5 septembre 2011, 09:55

Par

Partager cet article

Facebook X WhatsApp

lexpress.mu | Toute l'actualité de l'île Maurice en temps réel.

Mireille Martin et Ah Fat Lan vous traînent en justice, Navin Ramgoolam vous a promis l’enfer. Comment vit-on avec trois « fatwas » ?

Mo ena enn lapo krokodil, je n’ai peur de personne, sauf de mon Créateur. Ça fait trente ans que je fais de la politique, je n’ai jamais plié devant
quiconque, ce n’est pas aujourd’hui que ça va commencer. Ces trois-là ne me font pas peur. Sur Ah-Fat, sur Mireille Martin, j’ai dit la vérite.
Dan verite pena frayer.

Mêler une enfant à vos minables guéguerres, c’est moche quand même…

J’ai répété ce que Mireille Martin elle-même m’a confi é. C’est elle qui m’a appris que les travaillistes se servaient de sa fi lle pour la débaucher. Elle nous a même expliqué, lors d’un bureau politique, comment le Dr Ramgoolam avait tenté une première fois de l’« acheter » en 2005.

Le conseiller du Premier ministre, Ah Fat Lan, vous réclame Rs 10 millions  pour diffamation. Vous n’avez pas peur que…

(Il coupe) Moi, peur de Ah Fat ? Je n’ai peur de personne, vous entendez ? Personne ! Mo ena tou bann prev pou kapav manz kont li. Je vais les
sortir les dossiers, un par un, bam-bam-bam ! Ah Fat a fait un tort considérable à la State Trading Corporation (STC) quand il siégeait sur le board. D’ailleurs, tout le board était pourri.

Qu’avez-vous fait pour le désinfecter ?

J’avais les mains liées. Tous les dossiers étaient bloqués au bureau du Premier ministre. Quand j’ai pris mes fonctions au ministère du Commerce, la première chose que j’ai faite a été de demander à mes officiers un topo sur la STC. Très vite, j’ai compris que cela ne suffirait pas, qu’il fallait creuser davantage. J’en ai discuté avec Megh Pillay et nous sommes tombés d’accord pour procéder à un Forensic Report, le fameux rapport Badhain. Là, je tombe des nues. Des fraudes partout. Un trou de près de Rs 4,7 milliards lié au hedging. (A voix basse, sur le ton de la confidence). Le State Law Office n’était même pas au courant des contrats de hedging. Le Conseil des ministres n’avait pas donné son aval non plus.

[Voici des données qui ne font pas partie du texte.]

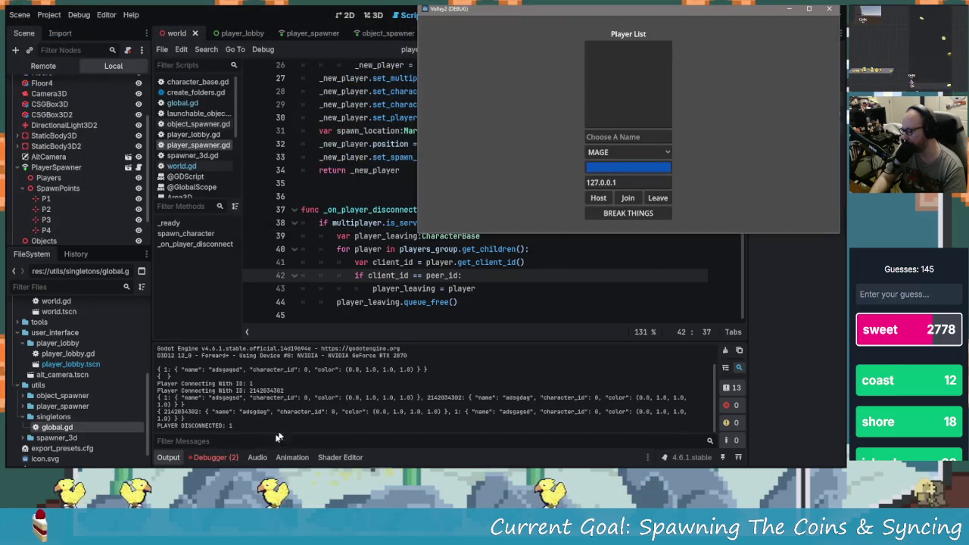
left_click(215, 457)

Et vous êtes resté les bras croisés ?

Du tout. J’en ai parlé au Premier ministre. Il m’a dit : « Ki bizin fer to pense ? » Je lui ai suggéré d’aller à l’ICAC où à la police, ça me paraissait plus prudent. Mais il m’a dit de ne pas me presser, qu’il allait étudier le rapport et qu’il prendrait ensuite une décision. Finalement, il n’a jamais rien décidé du tout. « Donn mwa impe letan », c’est sa grande phrase.

Qui a demandé une deuxième évaluation de la clinique MedPoint ?

Posez la question au Premier ministre. L’homme qui sait tout sur l’affaire MedPoint, de A à Z, c’est Ramgoolam.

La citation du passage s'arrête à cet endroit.